Exercise prompt: Each line of the material must be repeated precisely, with the pictures left out.

· · · · ·

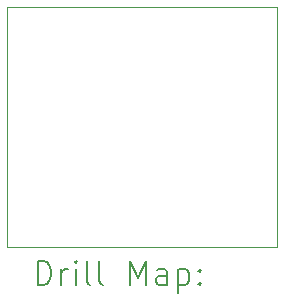
<source format=gbr>
%TF.GenerationSoftware,KiCad,Pcbnew,7.0.7*%
%TF.CreationDate,2023-09-08T00:57:49+01:00*%
%TF.ProjectId,psram-pmod,70737261-6d2d-4706-9d6f-642e6b696361,A*%
%TF.SameCoordinates,Original*%
%TF.FileFunction,Drillmap*%
%TF.FilePolarity,Positive*%
%FSLAX45Y45*%
G04 Gerber Fmt 4.5, Leading zero omitted, Abs format (unit mm)*
G04 Created by KiCad (PCBNEW 7.0.7) date 2023-09-08 00:57:49*
%MOMM*%
%LPD*%
G01*
G04 APERTURE LIST*
%ADD10C,0.100000*%
%ADD11C,0.200000*%
G04 APERTURE END LIST*
D10*
X7112000Y-7112000D02*
X9398000Y-7112000D01*
X9398000Y-9144000D01*
X7112000Y-9144000D01*
X7112000Y-7112000D01*
D11*
X7367777Y-9460484D02*
X7367777Y-9260484D01*
X7367777Y-9260484D02*
X7415396Y-9260484D01*
X7415396Y-9260484D02*
X7443967Y-9270008D01*
X7443967Y-9270008D02*
X7463015Y-9289055D01*
X7463015Y-9289055D02*
X7472539Y-9308103D01*
X7472539Y-9308103D02*
X7482062Y-9346198D01*
X7482062Y-9346198D02*
X7482062Y-9374770D01*
X7482062Y-9374770D02*
X7472539Y-9412865D01*
X7472539Y-9412865D02*
X7463015Y-9431912D01*
X7463015Y-9431912D02*
X7443967Y-9450960D01*
X7443967Y-9450960D02*
X7415396Y-9460484D01*
X7415396Y-9460484D02*
X7367777Y-9460484D01*
X7567777Y-9460484D02*
X7567777Y-9327150D01*
X7567777Y-9365246D02*
X7577301Y-9346198D01*
X7577301Y-9346198D02*
X7586824Y-9336674D01*
X7586824Y-9336674D02*
X7605872Y-9327150D01*
X7605872Y-9327150D02*
X7624920Y-9327150D01*
X7691586Y-9460484D02*
X7691586Y-9327150D01*
X7691586Y-9260484D02*
X7682062Y-9270008D01*
X7682062Y-9270008D02*
X7691586Y-9279531D01*
X7691586Y-9279531D02*
X7701110Y-9270008D01*
X7701110Y-9270008D02*
X7691586Y-9260484D01*
X7691586Y-9260484D02*
X7691586Y-9279531D01*
X7815396Y-9460484D02*
X7796348Y-9450960D01*
X7796348Y-9450960D02*
X7786824Y-9431912D01*
X7786824Y-9431912D02*
X7786824Y-9260484D01*
X7920158Y-9460484D02*
X7901110Y-9450960D01*
X7901110Y-9450960D02*
X7891586Y-9431912D01*
X7891586Y-9431912D02*
X7891586Y-9260484D01*
X8148729Y-9460484D02*
X8148729Y-9260484D01*
X8148729Y-9260484D02*
X8215396Y-9403341D01*
X8215396Y-9403341D02*
X8282062Y-9260484D01*
X8282062Y-9260484D02*
X8282062Y-9460484D01*
X8463015Y-9460484D02*
X8463015Y-9355722D01*
X8463015Y-9355722D02*
X8453491Y-9336674D01*
X8453491Y-9336674D02*
X8434444Y-9327150D01*
X8434444Y-9327150D02*
X8396348Y-9327150D01*
X8396348Y-9327150D02*
X8377301Y-9336674D01*
X8463015Y-9450960D02*
X8443967Y-9460484D01*
X8443967Y-9460484D02*
X8396348Y-9460484D01*
X8396348Y-9460484D02*
X8377301Y-9450960D01*
X8377301Y-9450960D02*
X8367777Y-9431912D01*
X8367777Y-9431912D02*
X8367777Y-9412865D01*
X8367777Y-9412865D02*
X8377301Y-9393817D01*
X8377301Y-9393817D02*
X8396348Y-9384293D01*
X8396348Y-9384293D02*
X8443967Y-9384293D01*
X8443967Y-9384293D02*
X8463015Y-9374770D01*
X8558253Y-9327150D02*
X8558253Y-9527150D01*
X8558253Y-9336674D02*
X8577301Y-9327150D01*
X8577301Y-9327150D02*
X8615396Y-9327150D01*
X8615396Y-9327150D02*
X8634444Y-9336674D01*
X8634444Y-9336674D02*
X8643967Y-9346198D01*
X8643967Y-9346198D02*
X8653491Y-9365246D01*
X8653491Y-9365246D02*
X8653491Y-9422389D01*
X8653491Y-9422389D02*
X8643967Y-9441436D01*
X8643967Y-9441436D02*
X8634444Y-9450960D01*
X8634444Y-9450960D02*
X8615396Y-9460484D01*
X8615396Y-9460484D02*
X8577301Y-9460484D01*
X8577301Y-9460484D02*
X8558253Y-9450960D01*
X8739205Y-9441436D02*
X8748729Y-9450960D01*
X8748729Y-9450960D02*
X8739205Y-9460484D01*
X8739205Y-9460484D02*
X8729682Y-9450960D01*
X8729682Y-9450960D02*
X8739205Y-9441436D01*
X8739205Y-9441436D02*
X8739205Y-9460484D01*
X8739205Y-9336674D02*
X8748729Y-9346198D01*
X8748729Y-9346198D02*
X8739205Y-9355722D01*
X8739205Y-9355722D02*
X8729682Y-9346198D01*
X8729682Y-9346198D02*
X8739205Y-9336674D01*
X8739205Y-9336674D02*
X8739205Y-9355722D01*
M02*

</source>
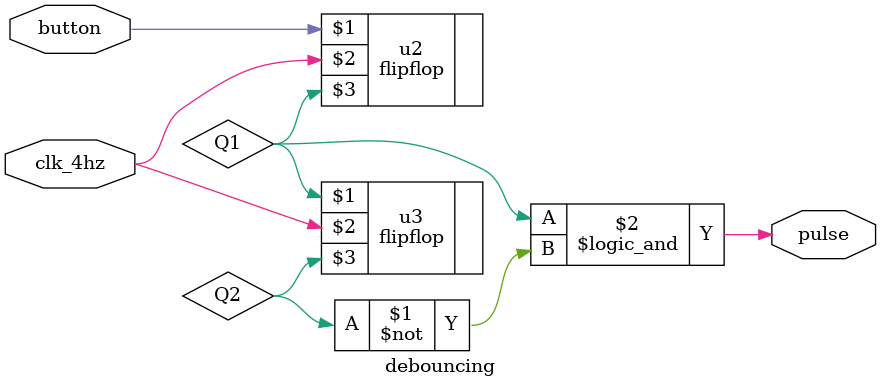
<source format=v>
`timescale 1ns / 1ps


module debouncing(input clk_4hz,input button,output pulse);

flipflop u2(button,clk_4hz,Q1);
flipflop u3(Q1,clk_4hz,Q2);
assign pulse = Q1 && ~Q2;

endmodule

</source>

· · · · ·

Task result:
<source format=gbr>
%TF.GenerationSoftware,KiCad,Pcbnew,7.0.7*%
%TF.CreationDate,2023-09-08T00:57:49+01:00*%
%TF.ProjectId,psram-pmod,70737261-6d2d-4706-9d6f-642e6b696361,A*%
%TF.SameCoordinates,Original*%
%TF.FileFunction,Drillmap*%
%TF.FilePolarity,Positive*%
%FSLAX45Y45*%
G04 Gerber Fmt 4.5, Leading zero omitted, Abs format (unit mm)*
G04 Created by KiCad (PCBNEW 7.0.7) date 2023-09-08 00:57:49*
%MOMM*%
%LPD*%
G01*
G04 APERTURE LIST*
%ADD10C,0.100000*%
%ADD11C,0.200000*%
G04 APERTURE END LIST*
D10*
X7112000Y-7112000D02*
X9398000Y-7112000D01*
X9398000Y-9144000D01*
X7112000Y-9144000D01*
X7112000Y-7112000D01*
D11*
X7367777Y-9460484D02*
X7367777Y-9260484D01*
X7367777Y-9260484D02*
X7415396Y-9260484D01*
X7415396Y-9260484D02*
X7443967Y-9270008D01*
X7443967Y-9270008D02*
X7463015Y-9289055D01*
X7463015Y-9289055D02*
X7472539Y-9308103D01*
X7472539Y-9308103D02*
X7482062Y-9346198D01*
X7482062Y-9346198D02*
X7482062Y-9374770D01*
X7482062Y-9374770D02*
X7472539Y-9412865D01*
X7472539Y-9412865D02*
X7463015Y-9431912D01*
X7463015Y-9431912D02*
X7443967Y-9450960D01*
X7443967Y-9450960D02*
X7415396Y-9460484D01*
X7415396Y-9460484D02*
X7367777Y-9460484D01*
X7567777Y-9460484D02*
X7567777Y-9327150D01*
X7567777Y-9365246D02*
X7577301Y-9346198D01*
X7577301Y-9346198D02*
X7586824Y-9336674D01*
X7586824Y-9336674D02*
X7605872Y-9327150D01*
X7605872Y-9327150D02*
X7624920Y-9327150D01*
X7691586Y-9460484D02*
X7691586Y-9327150D01*
X7691586Y-9260484D02*
X7682062Y-9270008D01*
X7682062Y-9270008D02*
X7691586Y-9279531D01*
X7691586Y-9279531D02*
X7701110Y-9270008D01*
X7701110Y-9270008D02*
X7691586Y-9260484D01*
X7691586Y-9260484D02*
X7691586Y-9279531D01*
X7815396Y-9460484D02*
X7796348Y-9450960D01*
X7796348Y-9450960D02*
X7786824Y-9431912D01*
X7786824Y-9431912D02*
X7786824Y-9260484D01*
X7920158Y-9460484D02*
X7901110Y-9450960D01*
X7901110Y-9450960D02*
X7891586Y-9431912D01*
X7891586Y-9431912D02*
X7891586Y-9260484D01*
X8148729Y-9460484D02*
X8148729Y-9260484D01*
X8148729Y-9260484D02*
X8215396Y-9403341D01*
X8215396Y-9403341D02*
X8282062Y-9260484D01*
X8282062Y-9260484D02*
X8282062Y-9460484D01*
X8463015Y-9460484D02*
X8463015Y-9355722D01*
X8463015Y-9355722D02*
X8453491Y-9336674D01*
X8453491Y-9336674D02*
X8434444Y-9327150D01*
X8434444Y-9327150D02*
X8396348Y-9327150D01*
X8396348Y-9327150D02*
X8377301Y-9336674D01*
X8463015Y-9450960D02*
X8443967Y-9460484D01*
X8443967Y-9460484D02*
X8396348Y-9460484D01*
X8396348Y-9460484D02*
X8377301Y-9450960D01*
X8377301Y-9450960D02*
X8367777Y-9431912D01*
X8367777Y-9431912D02*
X8367777Y-9412865D01*
X8367777Y-9412865D02*
X8377301Y-9393817D01*
X8377301Y-9393817D02*
X8396348Y-9384293D01*
X8396348Y-9384293D02*
X8443967Y-9384293D01*
X8443967Y-9384293D02*
X8463015Y-9374770D01*
X8558253Y-9327150D02*
X8558253Y-9527150D01*
X8558253Y-9336674D02*
X8577301Y-9327150D01*
X8577301Y-9327150D02*
X8615396Y-9327150D01*
X8615396Y-9327150D02*
X8634444Y-9336674D01*
X8634444Y-9336674D02*
X8643967Y-9346198D01*
X8643967Y-9346198D02*
X8653491Y-9365246D01*
X8653491Y-9365246D02*
X8653491Y-9422389D01*
X8653491Y-9422389D02*
X8643967Y-9441436D01*
X8643967Y-9441436D02*
X8634444Y-9450960D01*
X8634444Y-9450960D02*
X8615396Y-9460484D01*
X8615396Y-9460484D02*
X8577301Y-9460484D01*
X8577301Y-9460484D02*
X8558253Y-9450960D01*
X8739205Y-9441436D02*
X8748729Y-9450960D01*
X8748729Y-9450960D02*
X8739205Y-9460484D01*
X8739205Y-9460484D02*
X8729682Y-9450960D01*
X8729682Y-9450960D02*
X8739205Y-9441436D01*
X8739205Y-9441436D02*
X8739205Y-9460484D01*
X8739205Y-9336674D02*
X8748729Y-9346198D01*
X8748729Y-9346198D02*
X8739205Y-9355722D01*
X8739205Y-9355722D02*
X8729682Y-9346198D01*
X8729682Y-9346198D02*
X8739205Y-9336674D01*
X8739205Y-9336674D02*
X8739205Y-9355722D01*
M02*

</source>
<source format=v>
`timescale 1ns / 1ps


module debouncing(input clk_4hz,input button,output pulse);

flipflop u2(button,clk_4hz,Q1);
flipflop u3(Q1,clk_4hz,Q2);
assign pulse = Q1 && ~Q2;

endmodule

</source>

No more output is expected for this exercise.